┌─ Provided information
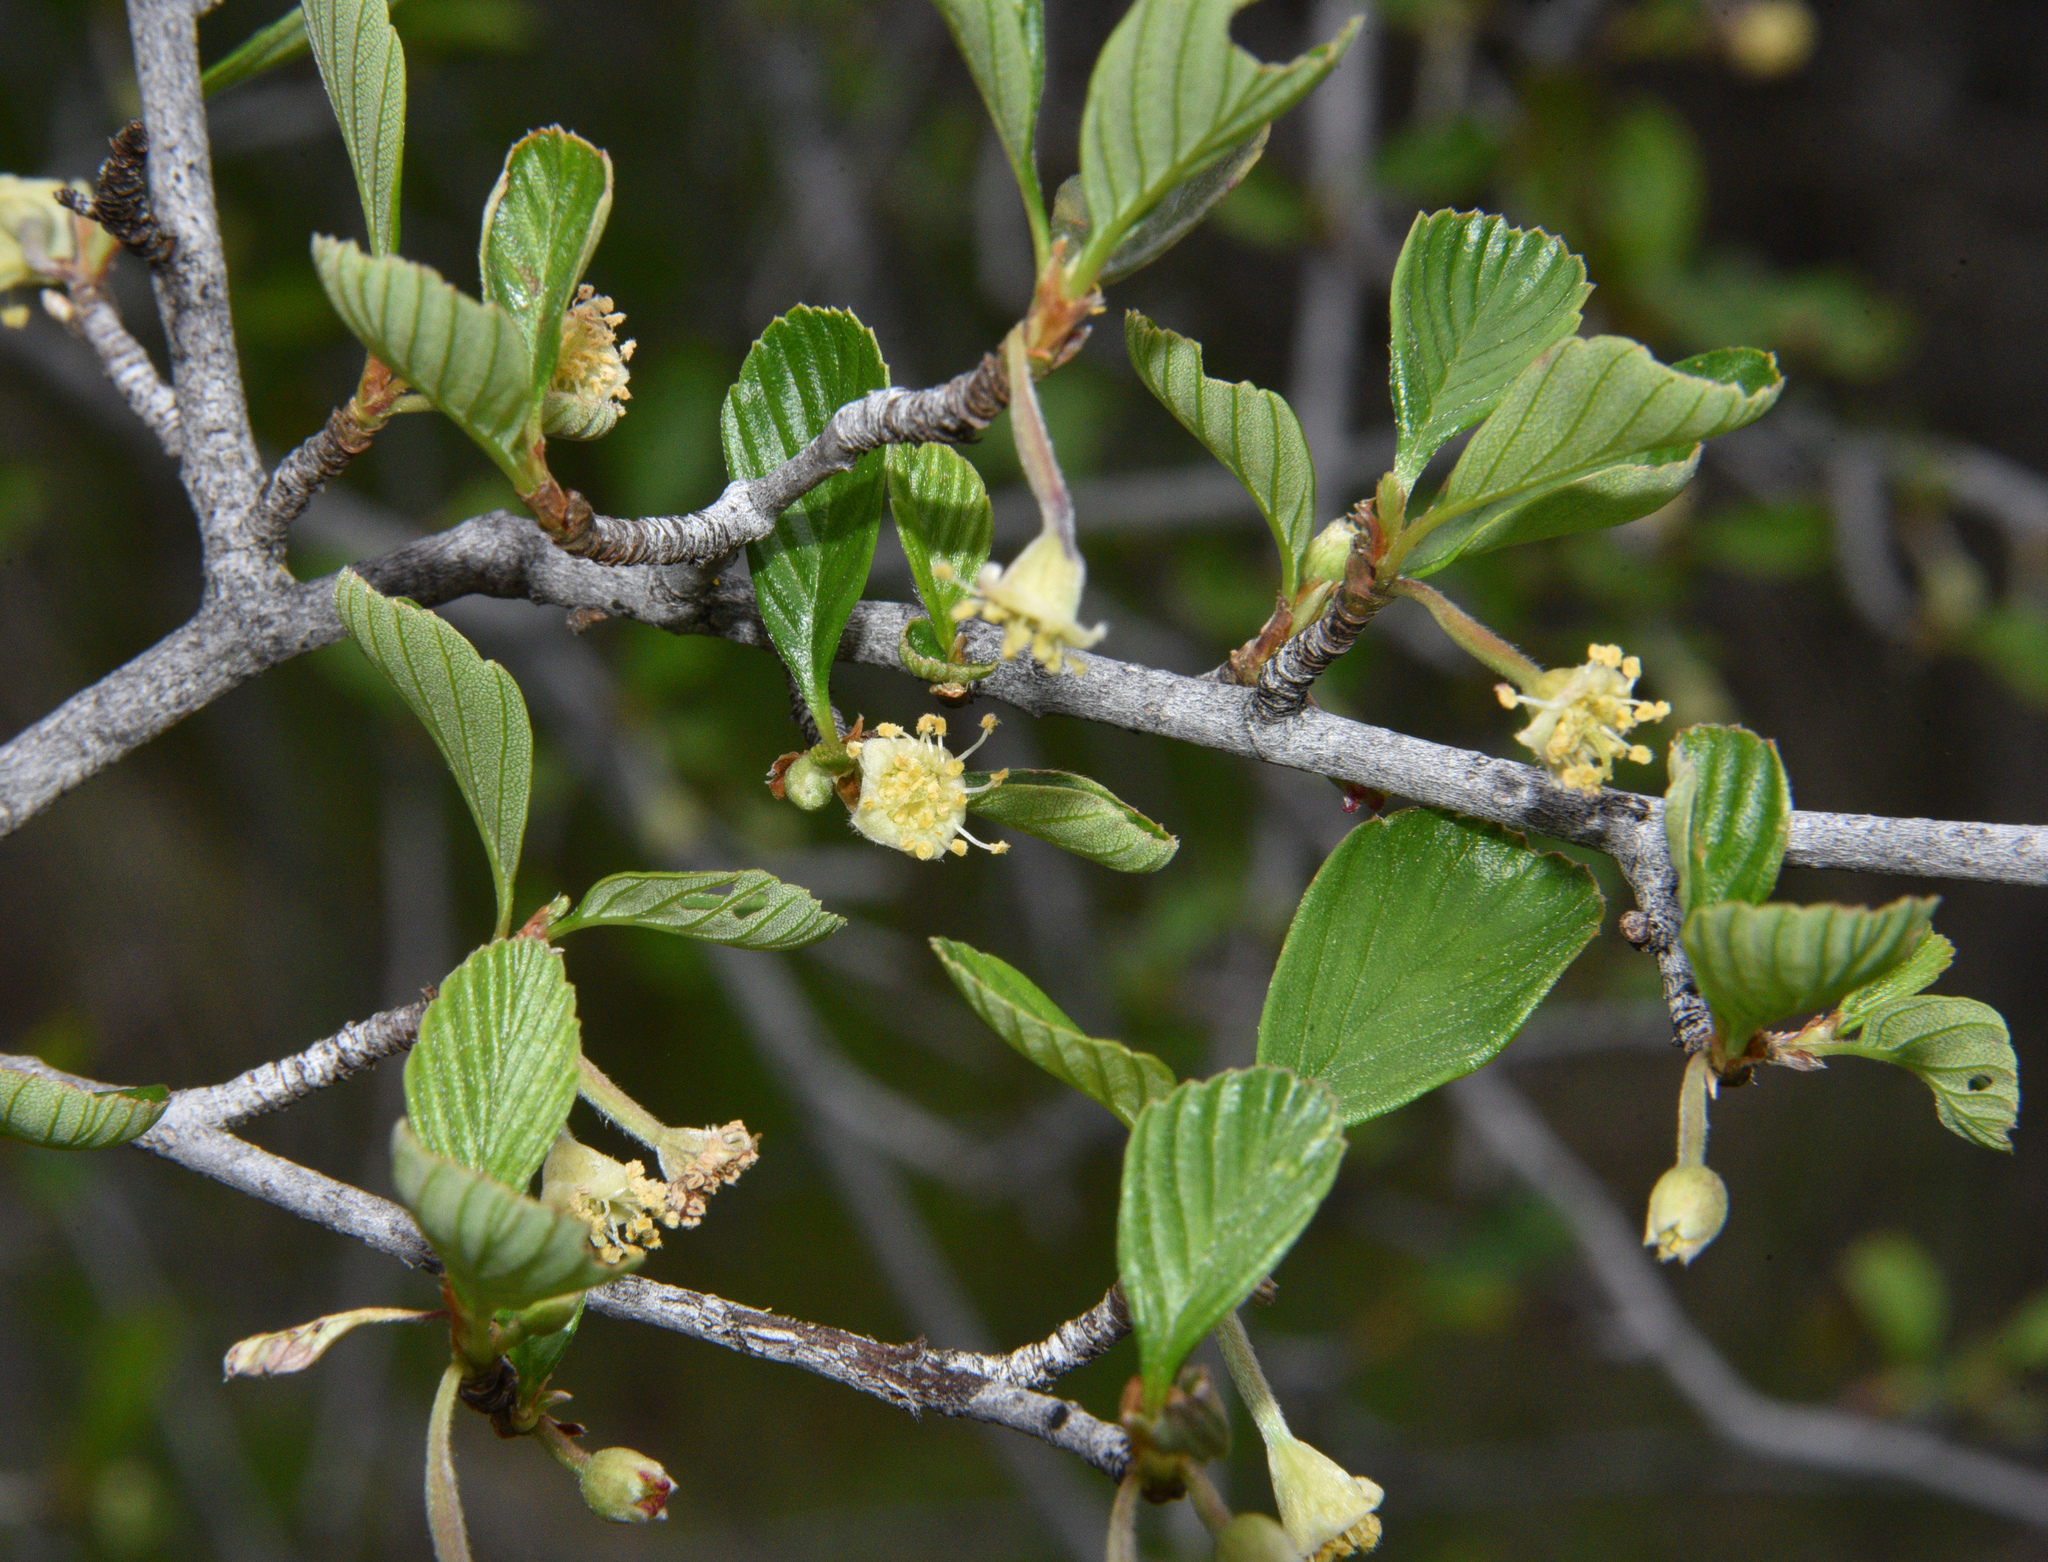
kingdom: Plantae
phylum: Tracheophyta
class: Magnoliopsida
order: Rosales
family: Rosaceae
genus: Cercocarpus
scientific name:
└─
┌─ Provided information
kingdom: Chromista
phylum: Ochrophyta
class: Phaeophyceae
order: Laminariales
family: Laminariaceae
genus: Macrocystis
└─
┌─ Provided information
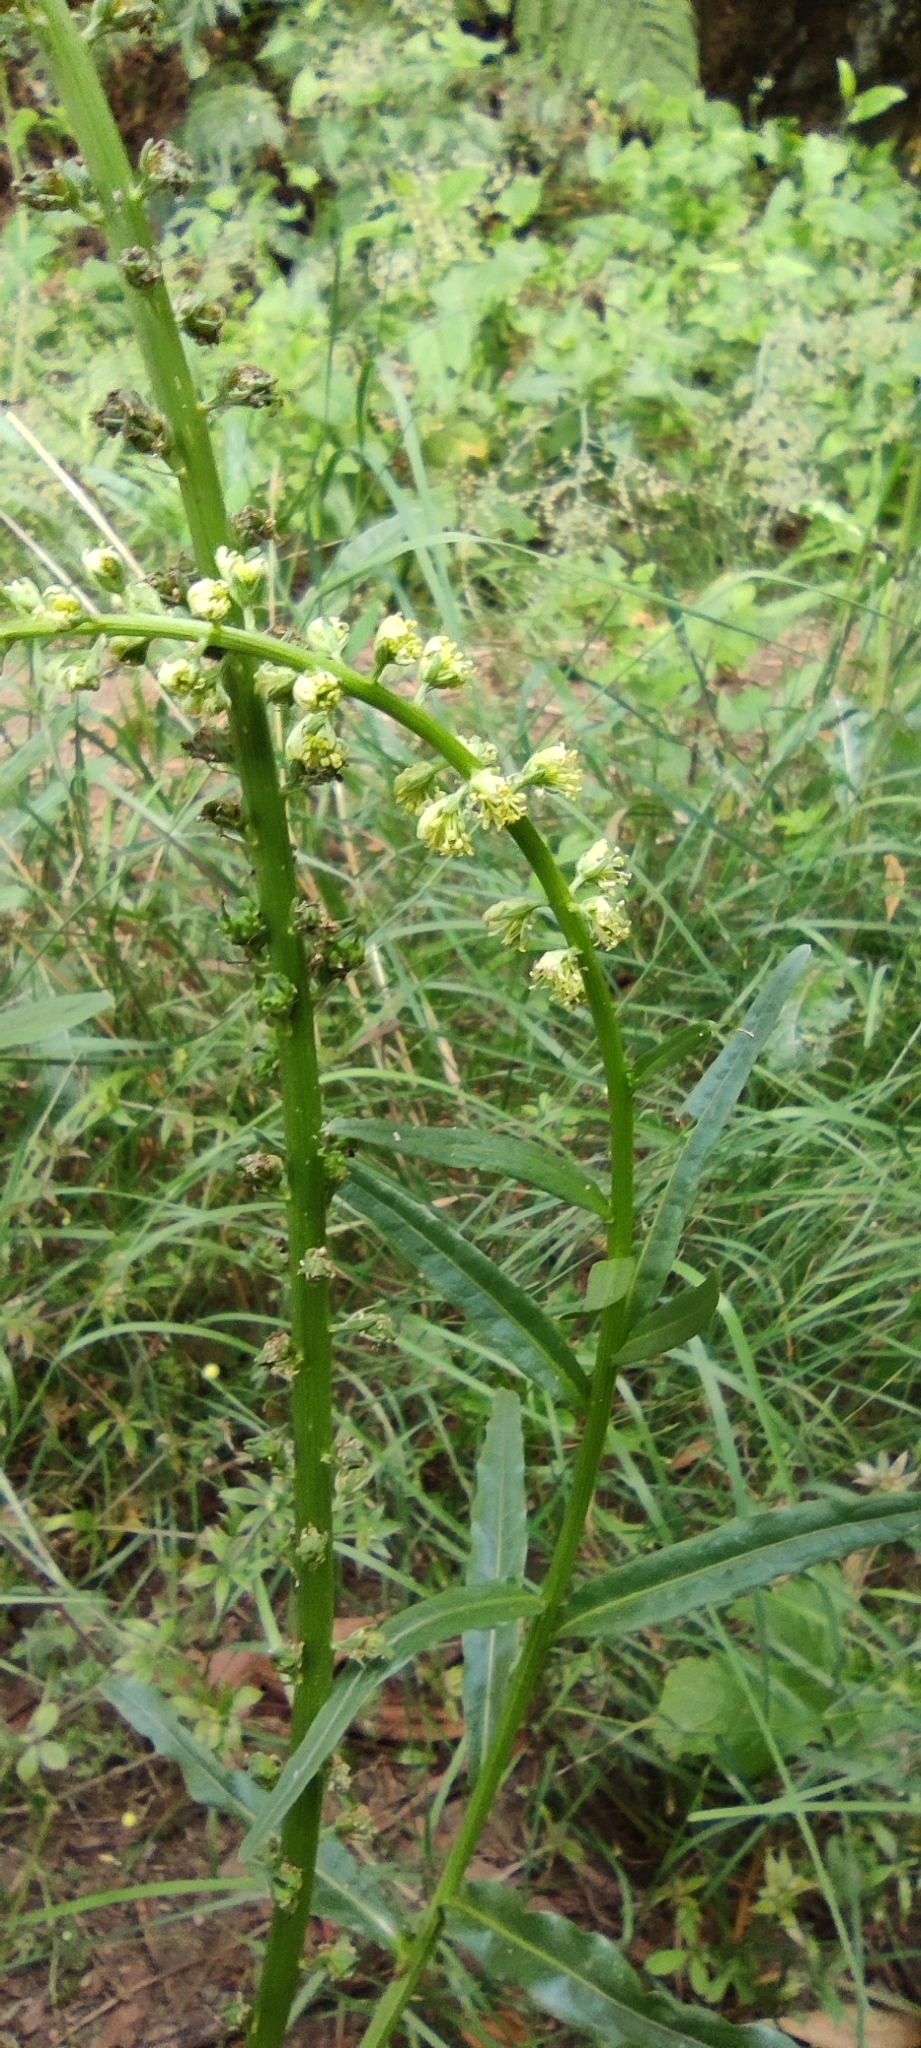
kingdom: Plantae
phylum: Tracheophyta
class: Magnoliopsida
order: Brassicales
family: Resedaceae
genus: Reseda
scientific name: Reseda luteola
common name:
└─
Written request: Find each line in the rows above that contains the word "name", and copy those lines out.

Task result:
scientific name:
scientific name: Reseda luteola
common name:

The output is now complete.